Huczne urodziny Puchatka
Ponad sześćdziesiąt dzieci bawiło się na urodzinach Kubusia Puchatka, które zorganizowała Miejska i Powiatowa Biblioteka Publiczna. Najmłodsi przynieśli własnoręcznie wykonane prezenty, przez kilka godzin wyśmienicie się bawili, po czym zjedli trzy ogromne torty.
Książnica zaprosiła na urodziny Puchatka najwierniejszych swoich młodych czytelników, którzy przygody Kubusia mają w jednym małym palcu. Jedynym warunkiem było przygotowanie własnoręcznie prezentu dla bajkowego bohatera. Z nim w ręku można już było wejść do stumilowego lasu, na który zamieniono czytelnię dziecięcą przy ul. Kasprowicza.

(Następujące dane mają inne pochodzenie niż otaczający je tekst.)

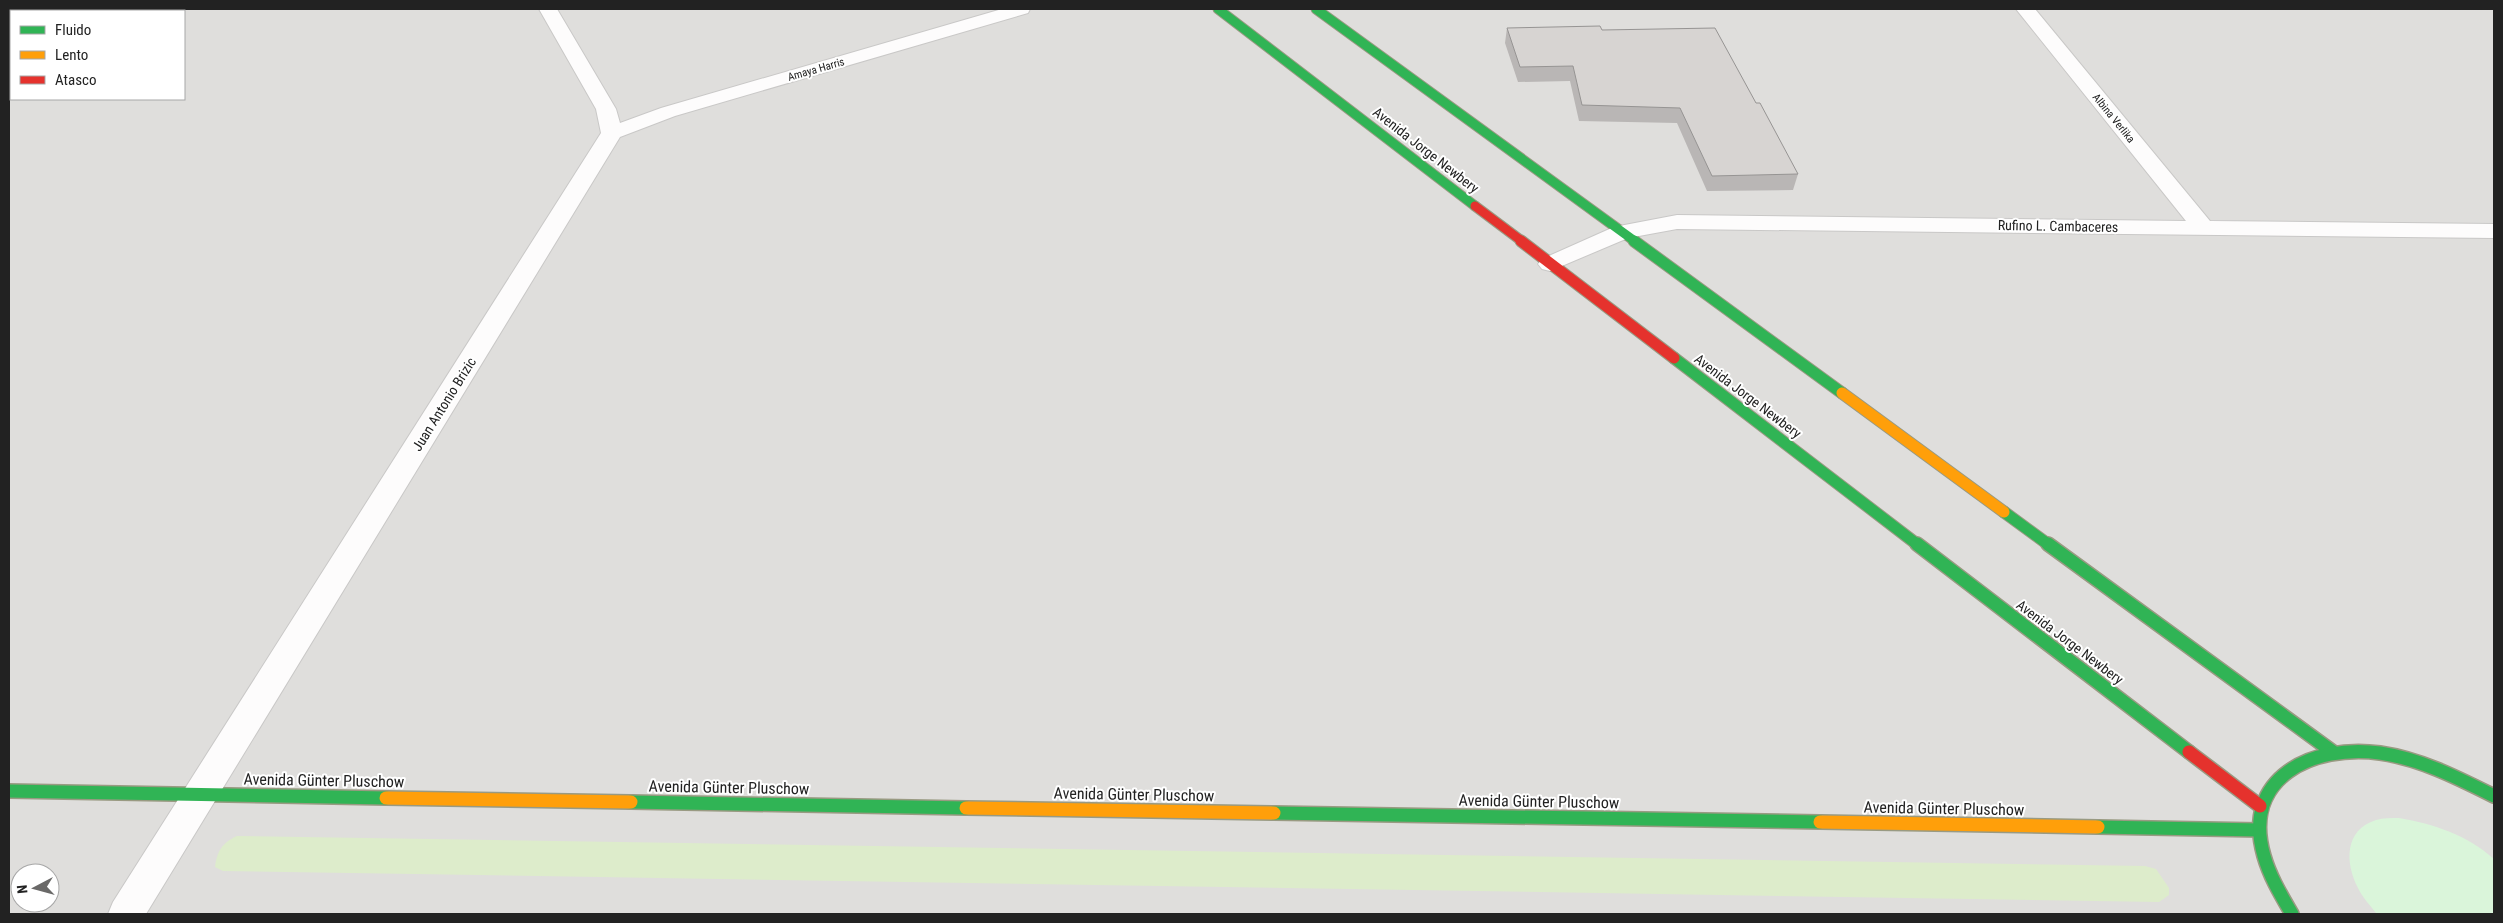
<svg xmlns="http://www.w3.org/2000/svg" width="2503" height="923" viewBox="0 0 2503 923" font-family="'Roboto Condensed',sans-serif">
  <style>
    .residential { fill: #dfdedc; fill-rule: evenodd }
    .grass { fill: #ddeccb }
    .park { fill: #daf5da }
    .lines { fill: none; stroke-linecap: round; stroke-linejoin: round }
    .street-casing { stroke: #c9c8c7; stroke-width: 2 }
    .fast-far2-casing { stroke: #999a82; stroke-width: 11 }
    .fast-far1-casing { stroke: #999a82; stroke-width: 13 }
    .fast-casing { stroke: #999a82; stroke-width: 16 }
    .slow-far1-casing { stroke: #999a82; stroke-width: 13 }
    .slow-casing { stroke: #999a82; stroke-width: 16 }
    .jam-far2-casing { stroke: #999a82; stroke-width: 11 }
    .jam-far1-casing { stroke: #999a82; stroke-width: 13 }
    .jam-casing { stroke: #999a82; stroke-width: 16 }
    .street { fill: #fdfcfc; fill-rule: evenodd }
    .fast-far2 { stroke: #30b455; stroke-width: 9 }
    .fast-far1 { stroke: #30b455; stroke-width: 11 }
    .fast { stroke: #30b455; stroke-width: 13 }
    .slow-far1 { stroke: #ff9f0a; stroke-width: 11 }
    .slow { stroke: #ff9f0a; stroke-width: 13 }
    .jam-far2 { stroke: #e5322d; stroke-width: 9 }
    .jam-far1 { stroke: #e5322d; stroke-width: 11 }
    .jam { stroke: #e5322d; stroke-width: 13 }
    .wall { fill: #b9b6b5 }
    .shaded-wall { fill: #969493 }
    .building { fill: #d7d4d2; stroke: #969493 }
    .labels { text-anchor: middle; stroke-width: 4; stroke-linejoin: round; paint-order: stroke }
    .far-street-label { font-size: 11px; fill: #222; stroke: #fff }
    .street-label { font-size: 14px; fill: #222; stroke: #fff }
    .near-street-label { font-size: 16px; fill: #222; stroke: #fff }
  </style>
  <rect width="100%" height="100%" fill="#f0eeeb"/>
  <path class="residential" d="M9,9h2485v905h-2485zM11,11h173v88h-173zM20,873h30v30h-30z"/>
  <path class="grass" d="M237,836l1908,30 11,3 13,19v7l-10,7 -1936,-31 -8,-4c2,-16 7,-24 22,-31z"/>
  <path class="park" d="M2399,818c35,6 68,17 95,41v55l-118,-1c-6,-8 -14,-16 -18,-25 -13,-25 -14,-58 18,-68 7,-2 16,-2 23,-2z"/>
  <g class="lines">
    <g class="street-casing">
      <g id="street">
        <polygon points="94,9 114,9 113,11 93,11"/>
        <polygon points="539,9 557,9 616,109 620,123 661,108 1002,9 1030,9 1028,13 675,116 620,137 146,914 108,914 113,902 601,133 596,109"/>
        <polygon points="2016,9 2035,9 2210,221 2494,224 2494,238 1677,229 1628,238 1550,271 1542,269 1538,264 1542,259 1614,227 1677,215 2186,221"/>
        <rect x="9" y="80" width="2" height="14"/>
      </g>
    </g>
    <g class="fast-far2-casing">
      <g id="fast-far2">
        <polyline points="1218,9 1475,206"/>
        <polyline points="1316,9 1636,242"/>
      </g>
    </g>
    <g class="fast-far1-casing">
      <g id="fast-far1">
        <polyline points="1634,241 1842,393"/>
        <polyline points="1674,358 1918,545"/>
        <polyline points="2004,512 2049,545"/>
      </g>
    </g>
    <g class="fast-casing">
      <g id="fast">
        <polyline points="1917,544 2189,752"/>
        <polyline points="2048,544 2333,752"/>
        <polyline points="9,791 386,798"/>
        <polyline points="631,802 966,808"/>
        <polyline points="1274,813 1820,822"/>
        <polyline points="2098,827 2259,830"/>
        <path d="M2292,914c-11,-19 -22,-37 -28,-58 -23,-79 49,-112 116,-103 41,6 78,25 114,43"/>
      </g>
    </g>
    <g class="slow-far1-casing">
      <polyline id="slow-far1" points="1842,393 2004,512"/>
    </g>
    <g class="slow-casing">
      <g id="slow">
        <polyline points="386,798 631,802"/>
        <polyline points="966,808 1274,813"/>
        <polyline points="1820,822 2098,827"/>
      </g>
    </g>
    <g class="jam-far2-casing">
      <polyline id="jam-far2" points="1475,206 1523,242"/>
    </g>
    <g class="jam-far1-casing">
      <polyline id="jam-far1" points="1521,241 1674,358"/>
    </g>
    <g class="jam-casing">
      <polyline id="jam" points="2189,752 2260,806"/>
    </g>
    <use href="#street" class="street"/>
    <use href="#fast-far2" class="fast-far2"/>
    <use href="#fast-far1" class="fast-far1"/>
    <use href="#fast" class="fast"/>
    <use href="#slow-far1" class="slow-far1"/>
    <use href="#slow" class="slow"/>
    <use href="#jam-far2" class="jam-far2"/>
    <use href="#jam-far1" class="jam-far1"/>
    <use href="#jam" class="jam"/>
  </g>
  <polygon class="wall" points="1507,28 1602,30 1756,103 1798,174 1793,190 1707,191 1677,123 1579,121 1570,81 1518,82 1505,43"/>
  <polygon class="shaded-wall" points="9,17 11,21 11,26 9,28"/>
  <polygon class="building" points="1600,26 1602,30 1715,28 1756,103 1760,103 1798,174 1712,176 1680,108 1582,105 1573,66 1520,67 1507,28"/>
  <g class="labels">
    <g class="far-street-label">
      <text transform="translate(816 69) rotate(-16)" y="4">Amaya Harris</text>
      <text transform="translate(2114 118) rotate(51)" y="4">Albina Verlika</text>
    </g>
    <g class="street-label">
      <text transform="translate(1426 150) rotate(38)" y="5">Avenida Jorge Newbery</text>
      <text transform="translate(2058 226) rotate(1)" y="5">Rufino L. Cambaceres</text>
      <text transform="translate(1748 396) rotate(37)" y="5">Avenida Jorge Newbery</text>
      <text transform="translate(444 404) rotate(-58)" y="5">Juan Antonio Brizic</text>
      <text transform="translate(2070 642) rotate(37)" y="5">Avenida Jorge Newbery</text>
    </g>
    <g class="near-street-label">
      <text transform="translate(324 780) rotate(1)" y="6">Avenida Günter Pluschow</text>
      <text transform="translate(729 787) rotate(1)" y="6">Avenida Günter Pluschow</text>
      <text transform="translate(1134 794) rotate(1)" y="6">Avenida Günter Pluschow</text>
      <text transform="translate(1539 801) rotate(1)" y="6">Avenida Günter Pluschow</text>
      <text transform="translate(1944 808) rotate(1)" y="6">Avenida Günter Pluschow</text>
    </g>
  </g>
  <rect width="2503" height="923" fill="none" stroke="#222222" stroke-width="20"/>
  <rect x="10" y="10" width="175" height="90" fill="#ffffff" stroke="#a7a7a7"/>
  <rect x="20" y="26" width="25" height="8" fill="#30b455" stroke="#a7a7a7"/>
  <text x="55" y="35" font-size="15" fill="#222222">Fluido</text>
  <rect x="20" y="51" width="25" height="8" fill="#ff9f0a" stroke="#a7a7a7"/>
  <text x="55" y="60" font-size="15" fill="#222222">Lento</text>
  <rect x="20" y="76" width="25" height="8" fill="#e5322d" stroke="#a7a7a7"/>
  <text x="55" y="85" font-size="15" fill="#222222">Atasco</text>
  <g transform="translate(35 888) rotate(264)"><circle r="24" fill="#ffffff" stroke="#a7a7a7"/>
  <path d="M0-4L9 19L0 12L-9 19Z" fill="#6a6968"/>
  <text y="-8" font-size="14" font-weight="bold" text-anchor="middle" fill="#222222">N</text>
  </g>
</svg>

Przyjęcie urodzinowe rozpoczęło się o godzinie 16:00. Po krótkim przywitaniu przybyłych gości oraz przypomnieniu genezy postaci Kubusia Puchatka, dzieci z pełnym szacunkiem złożyły przyniesione prezenty, pod Kubusiowym Drzewem. Wśród podarków przeważały przepięknie zdobione beczułki z miodem, wykonane różną techniką, laurki z życzeniami oraz przyjaciele Kubusia. Nie zabrakło również okazałego tortu ze styropianu. Pomysłowość oraz fantazja dzieci podczas wykonywania prezentów przerosła oczekiwania bibliotekarek – mówi dyrektor MiPBP Małgorzata Szczygielska.
Gdy „formalnościom” stało się zadość, urodzinowi goście zostali zaproszeni do zabawy. Dzieci przystrojone w kolorowe, kartonowe czapeczki bawiły się w trzech grupach wspólnie z bibliotekarkami. Każda grupa miała swoją nazwę: tygryski, prosiaczki i kangurki. Konkurencje były, rzecz jasna, rodem z przygód Kubusia. Tygryski wykazały na przykład niespożytą energię, kiedy to leżąc na ręczniku musiały odpychać się rękami od podłogi i w ten sposób jak najszybciej przekroczyć metę. Kangurki i prosiaczki spożywały na czas przez słomkę rozpuszczony miodek. Nieco kłopotu przysporzyło chrupanie marchewek i jabłek, gdyż urodzinowym gościom w wieku od 4 do 9 lat ruszały się mleczne zęby.
Podczas urodzin nie zapomniano o ogólnopolskiej akcji „Cała Polska czyta dzieciom”, w którą nasza placówka angażuje się od samego początku jej ogłoszenia. Dlatego, oprócz wielu zabaw i konkurencji prawie sportowych przygotowano dla gości Kubusia głośnie czytanie jego przygód. Fragmenty opowiadania A. A. Milne przeczytały bibliotekarki, za co zostały nagrodzone brawami dzieci – dodaje M. Szczygielska.
Torty przyozdobione 79 świeczkami ufundowało Rafako SA. Przed konsumpcją było odśpiewane gromkie „100 lat”. W tym roku po raz pierwszy śpiewy te usłyszał sam solenizant, który ku ogromnemu zaskoczeniu dzieci, zawitał do książnicy przy ul. Kasprowicza i na dodatek obdarował je słodyczami ufundowanymi przez Mieszko SA.